An ARMA(p,q)-GARCH(r,s) model specifies the conditional distribution of a time series $x_t$:
\begin{aligned} x_t &= \mu_t + u_t, \\ \mu_t &= \varphi_0 + \varphi_1 x_{t-1} + \dots + \varphi_p x_{t-p} + \theta_1 u_{t-1} + \dots + \theta_q u_{t-q}, \\ u_t &= \sigma_t \varepsilon_t, \\ \sigma_t^2 &= \omega + \alpha_1 u_{t-1}^2 + \dots + \alpha_s u_{t-s}^2 + \beta_1 \sigma_{t-1}^2 + \dots + \beta_r \sigma_{t-r}^2, \\ \varepsilon_t &\sim iid(0,1). \end{aligned}
Suppose based on ARMA(p,q) model we predicted conditional mean for the forecast horizon $h$, i.e., we estimated $\hat{\mu}_{t+1}, \hat{\mu}_{t+2}, ..., \hat{\mu}_{t+h}$. Further, from GARCH(r,s) model we estimated conditional variance for the forecast horizon $h$, i.e., $\hat{\sigma}^{2}_{t+1},\hat{\sigma}^{2}_{t+2},..., \hat{\sigma}^{2}_{t+h}$.
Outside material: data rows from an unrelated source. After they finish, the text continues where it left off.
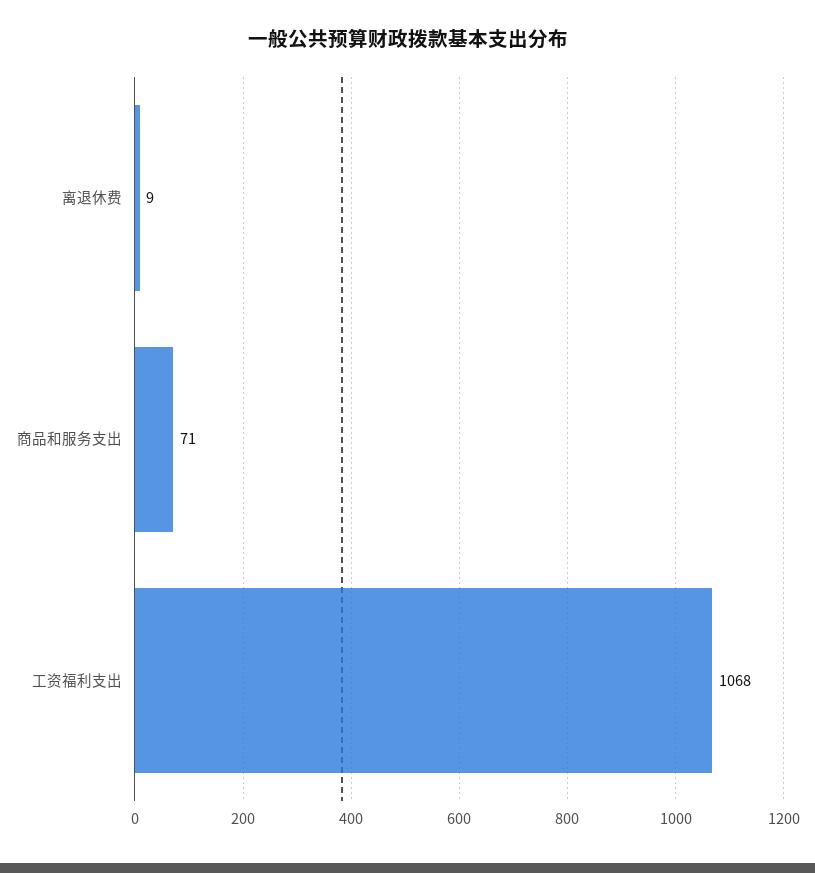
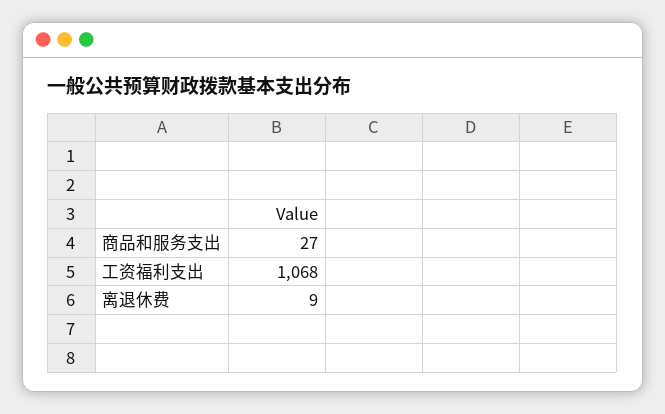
  {
    "离退休费": 9,
-   "商品和服务支出": 71,
+   "商品和服务支出": 27,
    "工资福利支出": 1068
  }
The problem is to come up with forecasts for the process $x$, i.e., $\hat{x}_{t+1}, \hat{x}_{t+2}, ..., \hat{x}_{t+h}$. Accepted approach is to take predicted conditional means $(\hat{\mu}_{t+1}, \hat{\mu}_{t+2}, ..., \hat{\mu}_{t+h})$ for point forecast for time series ${x}$.
Question: Why not utilize predicted conditional variance to come up with point forecasts? Is there anything wrong to estimate point forecasts as follows: $\hat{x}_{t+1} = \hat{\mu}_{t+1} + \hat{\sigma}^{2}_{t+1}\epsilon_{t+1}, \hat{x}_{t+2} = \hat{\mu}_{t+2} + \hat{\sigma}^{2}_{t+2}\epsilon_{t+2}, ..., \hat{x}_{t+h} = \hat{\mu}_{t+h} + \hat{\sigma}^{2}_{t+h}\epsilon_{t+h}$?
P.S. The reason that I am suggesting the above described approach is that to "save" volatility clustering effect in forecasted values as well. If we utilize only mean equation (ARMA part), we remove volatility clustering effect from predicted values.